- News
30 July 2012
Plessey takes delivery of Aixtron reactor for new GaN-on-Si HB-LED production line
UK-based Plessey Semiconductors Ltd has taken delivery of a CRIUS II-XL metal-organic chemical vapor deposition (MOCVD) reactor (in 7x6-inch wafer configuration) from deposition equipment maker Aixtron SE of Herzogenrath, Germany (which announced the order in mid-June). The procurement is the first part of a multi-million pound investment by Plessey to create a production line for its new high-brightness LED (HB-LED) products. These will use Plessey’s MaGIC (MAnufactured on Gan ICs) technology of GaN on 6-inch silicon substrates. Manufacturing will be at the firm’s Plymouth facility (creating new jobs).
“We use a much thinner GaN layer, at only 2.5µm, compared to 6-8µm in other GaN-on-Si technologies,” says Plessey’s HBLED product line director Neil Harper. “This means less deposition time, so that we can do multiple production cycles in the reactor in 24 hours to achieve higher throughputs and lower costs,” he adds.
Plessey claims to be one of the first firms to make working GaN-on-Si LEDs, with the first samples producing the correct wavelength output from Plessey’s 6-inch IC production line.
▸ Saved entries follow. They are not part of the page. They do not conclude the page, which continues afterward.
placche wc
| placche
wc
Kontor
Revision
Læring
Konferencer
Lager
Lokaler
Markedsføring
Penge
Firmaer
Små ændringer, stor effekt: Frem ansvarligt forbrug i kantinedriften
Plessey is using standard, readily available 6-inch silicon substrate, which offers significant cost reductions of about 80% compared to existing technologies using silicon carbide (SiC) or sapphire, which are expensive and difficult to scale up, the firm notes. Plessey aims to move to 8-inch substrates in the future to yield greater cost savings. Efficiencies in the new technology should enable outputs in excess of 150 lumens per watt to be achieved (much brighter than anything commercially available), it is reckoned. Typical MaGIC HB LEDs are yielding at 95%, providing over 14,000 1mm2, 1 Watt MAGIC HB LEDs per 6-inch wafer.
“MaGIC and EPIC [Plessey’s sensor technology] are two unique, disruptive technologies that are instrumental in our plan to rapidly grow Plessey into a major electronics company producing smart lighting solutions,” says Plessey Semiconductors’ chief operating officer Barry Dennington.
Plessey develops and manufactures semiconductor products used in sensing, measurement and controls applications for markets including communications, medical, defense, aerospace and automotive. Earlier this year, the firm announced its plan to bring to market low-cost MaGI’ HB-LED products (initially for the replacement incandescent bulb market) within the next six months. It also plans to develop a range of smart-lighting products incorporating Plessey’s existing sensing and control technologies.